這大抵是賴和在文協初期、左右派系尚未分裂前的自我敘寫,從今天可見的賴和公開講演記錄看來,可以充分說明賴和參與文化與政治活動時的角色,相當程度反映在他的小說創作當中。而「阿四」這個形象也可以反映文協初期賴和的某種心態,做為啟蒙知識分子,這時的賴和顯然還對文協的活動懷有期許\,一如群眾渴望救贖的心情,他也希望為自己的思想找到出路。
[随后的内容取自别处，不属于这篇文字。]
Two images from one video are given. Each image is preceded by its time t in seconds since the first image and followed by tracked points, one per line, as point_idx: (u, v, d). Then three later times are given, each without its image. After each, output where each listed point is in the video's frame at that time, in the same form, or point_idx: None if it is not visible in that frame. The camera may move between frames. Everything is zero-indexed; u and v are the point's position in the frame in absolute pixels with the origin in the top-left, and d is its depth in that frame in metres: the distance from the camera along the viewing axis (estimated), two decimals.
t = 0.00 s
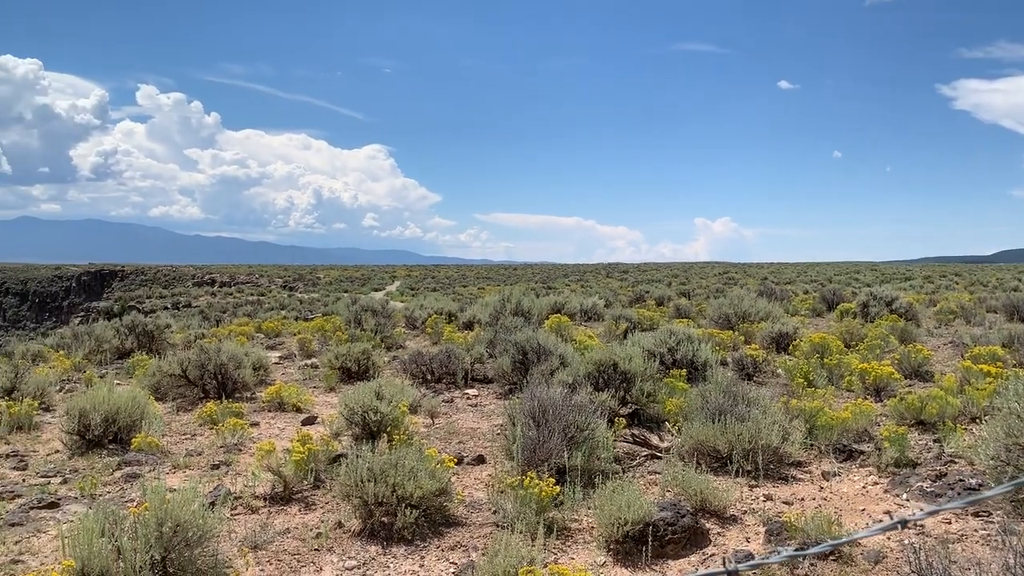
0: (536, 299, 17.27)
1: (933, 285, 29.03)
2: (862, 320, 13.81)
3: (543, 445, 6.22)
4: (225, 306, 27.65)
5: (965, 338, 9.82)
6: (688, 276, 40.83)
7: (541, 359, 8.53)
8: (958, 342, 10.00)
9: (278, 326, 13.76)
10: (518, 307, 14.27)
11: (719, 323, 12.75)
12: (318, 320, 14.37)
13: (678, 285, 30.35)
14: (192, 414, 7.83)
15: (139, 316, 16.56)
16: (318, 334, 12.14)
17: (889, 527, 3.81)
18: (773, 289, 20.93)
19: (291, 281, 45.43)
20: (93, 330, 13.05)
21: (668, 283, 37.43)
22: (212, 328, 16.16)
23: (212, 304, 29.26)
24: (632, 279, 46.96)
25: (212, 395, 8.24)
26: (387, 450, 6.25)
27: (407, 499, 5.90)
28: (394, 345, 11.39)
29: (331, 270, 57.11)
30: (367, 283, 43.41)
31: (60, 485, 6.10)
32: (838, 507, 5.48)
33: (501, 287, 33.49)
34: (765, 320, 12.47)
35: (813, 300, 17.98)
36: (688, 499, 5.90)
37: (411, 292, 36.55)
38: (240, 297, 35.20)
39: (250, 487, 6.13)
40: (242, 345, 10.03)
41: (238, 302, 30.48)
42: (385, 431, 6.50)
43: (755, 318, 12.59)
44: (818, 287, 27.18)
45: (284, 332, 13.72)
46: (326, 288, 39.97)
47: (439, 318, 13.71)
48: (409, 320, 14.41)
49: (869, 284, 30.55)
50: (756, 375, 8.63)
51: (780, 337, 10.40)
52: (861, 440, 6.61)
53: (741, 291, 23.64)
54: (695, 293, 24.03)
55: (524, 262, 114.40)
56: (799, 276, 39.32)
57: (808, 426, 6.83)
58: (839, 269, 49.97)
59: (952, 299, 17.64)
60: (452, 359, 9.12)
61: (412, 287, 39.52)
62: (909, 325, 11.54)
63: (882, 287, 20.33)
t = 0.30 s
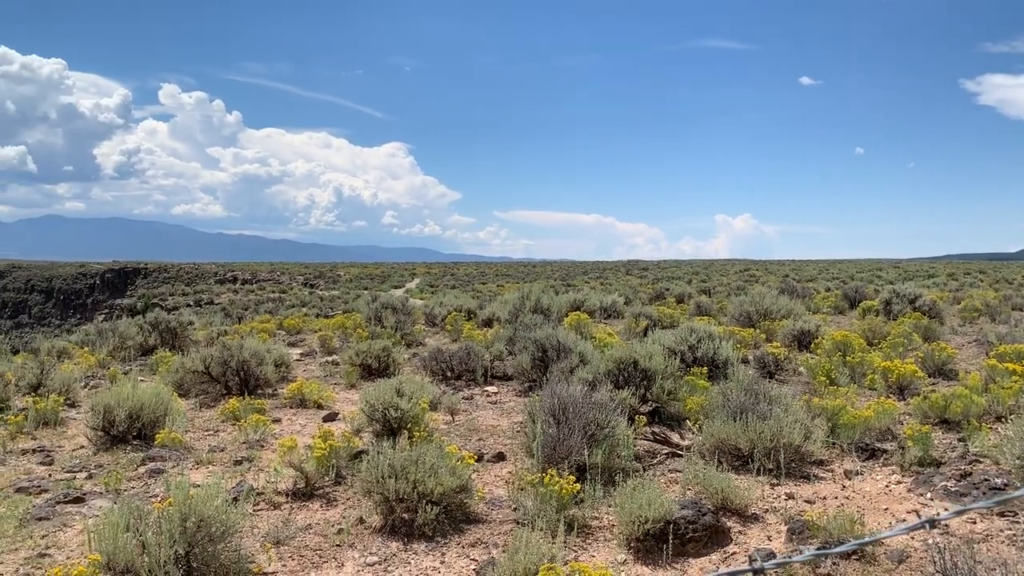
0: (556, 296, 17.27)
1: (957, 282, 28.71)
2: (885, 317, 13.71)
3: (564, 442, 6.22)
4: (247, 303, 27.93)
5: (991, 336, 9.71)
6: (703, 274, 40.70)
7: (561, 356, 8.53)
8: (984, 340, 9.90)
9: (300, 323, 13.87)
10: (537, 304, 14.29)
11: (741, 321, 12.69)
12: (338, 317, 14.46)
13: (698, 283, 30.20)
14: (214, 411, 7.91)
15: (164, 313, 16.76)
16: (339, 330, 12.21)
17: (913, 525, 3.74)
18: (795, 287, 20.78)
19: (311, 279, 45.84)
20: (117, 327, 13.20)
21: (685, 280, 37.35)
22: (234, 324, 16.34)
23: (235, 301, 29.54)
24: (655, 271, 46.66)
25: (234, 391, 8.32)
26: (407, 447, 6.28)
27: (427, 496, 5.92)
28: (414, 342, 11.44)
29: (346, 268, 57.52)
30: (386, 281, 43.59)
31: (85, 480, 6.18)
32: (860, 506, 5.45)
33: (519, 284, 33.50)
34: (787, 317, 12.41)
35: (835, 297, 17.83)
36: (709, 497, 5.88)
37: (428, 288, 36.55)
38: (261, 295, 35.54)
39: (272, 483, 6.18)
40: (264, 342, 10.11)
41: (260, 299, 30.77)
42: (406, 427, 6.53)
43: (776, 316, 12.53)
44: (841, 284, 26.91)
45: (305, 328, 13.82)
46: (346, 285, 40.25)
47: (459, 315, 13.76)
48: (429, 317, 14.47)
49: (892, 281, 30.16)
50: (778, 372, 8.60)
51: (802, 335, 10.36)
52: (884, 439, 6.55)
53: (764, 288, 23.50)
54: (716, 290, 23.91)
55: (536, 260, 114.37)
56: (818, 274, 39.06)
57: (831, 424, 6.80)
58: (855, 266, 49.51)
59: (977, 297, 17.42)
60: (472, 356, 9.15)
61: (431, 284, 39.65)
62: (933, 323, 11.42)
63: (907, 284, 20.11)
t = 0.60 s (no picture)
0: (577, 295, 17.26)
1: (984, 282, 28.28)
2: (910, 317, 13.58)
3: (585, 442, 6.21)
4: (269, 303, 28.13)
5: (1020, 336, 9.57)
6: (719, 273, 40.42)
7: (582, 356, 8.52)
8: (1012, 340, 9.76)
9: (322, 322, 13.97)
10: (558, 303, 14.28)
11: (763, 320, 12.62)
12: (359, 316, 14.55)
13: (718, 282, 29.95)
14: (238, 409, 7.99)
15: (189, 313, 16.98)
16: (361, 330, 12.29)
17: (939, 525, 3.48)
18: (818, 286, 20.59)
19: (334, 278, 46.23)
20: (142, 326, 13.36)
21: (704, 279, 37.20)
22: (258, 323, 16.50)
23: (259, 301, 29.83)
24: (677, 271, 45.22)
25: (258, 389, 8.40)
26: (429, 446, 6.30)
27: (449, 494, 5.94)
28: (435, 341, 11.48)
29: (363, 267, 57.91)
30: (407, 280, 43.76)
31: (111, 477, 6.25)
32: (885, 507, 5.39)
33: (539, 283, 33.51)
34: (810, 317, 12.32)
35: (860, 296, 17.66)
36: (731, 497, 5.85)
37: (451, 288, 36.13)
38: (284, 294, 35.88)
39: (295, 480, 6.23)
40: (287, 341, 10.19)
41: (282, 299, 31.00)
42: (427, 426, 6.56)
43: (800, 315, 12.45)
44: (865, 283, 26.55)
45: (328, 327, 13.93)
46: (367, 284, 40.53)
47: (480, 314, 13.79)
48: (450, 316, 14.51)
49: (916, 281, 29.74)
50: (801, 372, 8.55)
51: (826, 335, 10.30)
52: (909, 440, 6.49)
53: (788, 287, 23.35)
54: (738, 290, 23.74)
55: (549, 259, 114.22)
56: (837, 272, 38.75)
57: (855, 425, 6.75)
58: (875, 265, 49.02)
59: (1007, 297, 17.14)
60: (493, 356, 9.18)
61: (452, 283, 39.79)
62: (960, 322, 11.28)
63: (934, 284, 19.84)
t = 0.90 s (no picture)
0: (599, 294, 17.24)
1: (1012, 282, 27.86)
2: (938, 317, 13.44)
3: (608, 441, 6.20)
4: (293, 302, 28.33)
5: None
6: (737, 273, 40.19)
7: (605, 355, 8.51)
8: None
9: (346, 321, 14.07)
10: (580, 302, 14.28)
11: (788, 320, 12.54)
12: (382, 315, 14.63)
13: (740, 282, 29.74)
14: (263, 407, 8.07)
15: (216, 311, 17.18)
16: (384, 328, 12.36)
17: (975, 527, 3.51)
18: (844, 285, 20.40)
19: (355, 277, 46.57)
20: (169, 325, 13.52)
21: (724, 278, 36.97)
22: (283, 322, 16.65)
23: (282, 300, 30.07)
24: (698, 271, 44.01)
25: (282, 388, 8.46)
26: (451, 445, 6.31)
27: (472, 493, 5.95)
28: (457, 340, 11.51)
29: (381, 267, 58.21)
30: (430, 279, 43.91)
31: (138, 474, 6.32)
32: (912, 509, 5.33)
33: (561, 283, 33.46)
34: (835, 316, 12.22)
35: (886, 295, 17.49)
36: (756, 498, 5.82)
37: (472, 288, 35.55)
38: (307, 293, 36.19)
39: (319, 478, 6.27)
40: (312, 340, 10.27)
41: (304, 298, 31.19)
42: (450, 425, 6.58)
43: (825, 315, 12.35)
44: (891, 282, 26.24)
45: (351, 326, 14.01)
46: (390, 283, 40.81)
47: (502, 314, 13.81)
48: (473, 315, 14.54)
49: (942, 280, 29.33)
50: (826, 372, 8.50)
51: (852, 334, 10.23)
52: (936, 440, 6.42)
53: (813, 286, 23.17)
54: (762, 289, 23.56)
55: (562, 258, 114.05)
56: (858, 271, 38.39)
57: (881, 425, 6.70)
58: (895, 264, 48.44)
59: None
60: (515, 355, 9.19)
61: (473, 283, 39.89)
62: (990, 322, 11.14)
63: (963, 283, 19.56)
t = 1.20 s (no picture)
0: (622, 294, 17.22)
1: None
2: (968, 318, 13.28)
3: (632, 442, 6.18)
4: (317, 301, 28.52)
5: None
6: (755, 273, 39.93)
7: (628, 355, 8.50)
8: None
9: (369, 320, 14.14)
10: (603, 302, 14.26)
11: (813, 320, 12.45)
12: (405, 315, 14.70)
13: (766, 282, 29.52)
14: (288, 405, 8.15)
15: (242, 310, 17.36)
16: (407, 327, 12.43)
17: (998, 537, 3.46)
18: (871, 286, 20.19)
19: (377, 276, 46.98)
20: (195, 322, 13.67)
21: (746, 278, 36.83)
22: (308, 321, 16.83)
23: (305, 298, 30.32)
24: (722, 271, 43.54)
25: (307, 386, 8.54)
26: (474, 444, 6.33)
27: (495, 492, 5.96)
28: (480, 339, 11.53)
29: (399, 266, 58.56)
30: (452, 279, 44.21)
31: (165, 471, 6.40)
32: (940, 512, 5.26)
33: (582, 282, 33.44)
34: (862, 317, 12.12)
35: (914, 296, 17.29)
36: (781, 500, 5.77)
37: (496, 288, 35.27)
38: (329, 292, 36.52)
39: (343, 476, 6.31)
40: (336, 338, 10.35)
41: (328, 297, 31.43)
42: (473, 424, 6.61)
43: (851, 315, 12.24)
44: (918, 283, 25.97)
45: (374, 326, 14.08)
46: (413, 283, 41.15)
47: (525, 313, 13.83)
48: (496, 315, 14.57)
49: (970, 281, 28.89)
50: (853, 373, 8.45)
51: (879, 335, 10.15)
52: (965, 443, 6.35)
53: (841, 286, 22.96)
54: (788, 290, 23.38)
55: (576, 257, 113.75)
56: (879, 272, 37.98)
57: (908, 428, 6.64)
58: (917, 264, 47.80)
59: None
60: (538, 355, 9.21)
61: (495, 282, 40.04)
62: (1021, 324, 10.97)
63: (996, 285, 19.26)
然而,賴和的反殖民實踐並非一直沿著文協的體制內抗爭路線來行進,當一九二七年一月左翼勢力實際佔有文協領導權,文協分裂之後,賴和的立場顯然有所變化。一九二八年三月二十五日賴和加入創立新文協的「株式會社大眾時報社」,林碧梧任社長,王敏川任專務取締役(總經理),賴和並擔任監察役(監事),在向總督府提出申請遭拒下,只好前往東京發行《台灣大眾時報》。五月七日發行《台灣大眾時報》創刊號時,賴和除了是囑託(特約)記者外,更在當中發表了一篇隱喻左右兩翼分裂的詩化散文<前進!>,足見他在反殖戰線分裂過程中在新文協一方介入的程度。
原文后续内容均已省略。